> **TASK TO COMPLETE**
Pick up the review of On Green Dolphin Street below and continue it from its final sentence.

───── SUPPLIED TEXT ─────

Faulks’ ability to conjure up a sense of time and place – be it the trenches of the Western Front, Occupied France during the Second World War, present-day London – is also on show in On Green Dolphin Street (published in 2001), which takes place in New York at the end of the fifties and beginning of the sixties. As always with Faulks, the background research is thorough and the attention to detail remarkable.

It’s a whirlwind tour of delis and diners, apartment blocks and shops, bars and nightclubs, all to a backdrop of jazz (On Green Dolphin Street is apparently a Miles Davis classic). The busy, bustling, labyrinthine streets of New York are wonderfully drawn. Faulks is perhaps using the city as a metaphor – its bewildering complexity and its dazzling possibilities. The Second World War is also a lingering presence, casting its long shadow years after the war itself is formally at an end.

Faulks is also a wonderful crafter of stories, adding layer upon layer as he goes and weaving threads of context and background that combine to form a convincing picture of the characters and their lives. On Green Dolphin Street is much more than just a conventional love story. It explores the different types of loving relationships – the unconditional love between parent and child; that life-changing first love; the love that grows and develops between lifelong partners; passionate and erotically charged love; and love between two soul mates.

───── GIVEN INFORMATION ─────

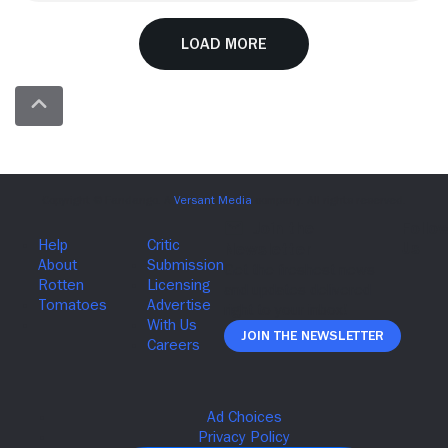
Load More
Join The Newsletter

─────

> **YOUR RESPONSE**
After briefly worrying that the ending was turning into a rerun of the final episode of the US TV comedy Friends, I found the conclusion satisfactorily unsatisfactory. It was, after all, an impossible dilemma that Mary faced.

The Girl at the Lion d’Or is one of three Faulks novels (not counting Paris Echo) set in France in the first half of the twentieth century – this one taking place in the thirties, the final decade of the Third Republic. Just like On Green Dolphin Street, the novel is beautifully crafted: it’s a love story, but so much more as well. Every character, every event (however seemingly incidental), every exchange, every detail helps paint a picture of France in the years leading up to its collapse and national humiliation in May and June 1940.

The terrible impact of the 1914–18 war, particularly the psychological scarring left on the wartime generation, looms large. People are politically rudderless, losing faith in democracy and receptive to extremist solutions; the Jews are convenient scapegoats for the nation’s ills. Hartmann’s old family home serves as a metaphor for the Third Republic itself, the cracks in its structure gradually growing larger and its foundations undermined by the troubled builders’ shoddy workmanship.

We are also back in Faulks’ beloved France for Paris Echo (2018). The two central characters are Hannah, an American historian researching women’s experiences in Paris during the Occupation, and Tariq, an undocumented Moroccan immigrant, whose family history has been shaped by France’s colonial past. Both arrive in Paris looking for something, though neither is clear quite what that ‘something’ is.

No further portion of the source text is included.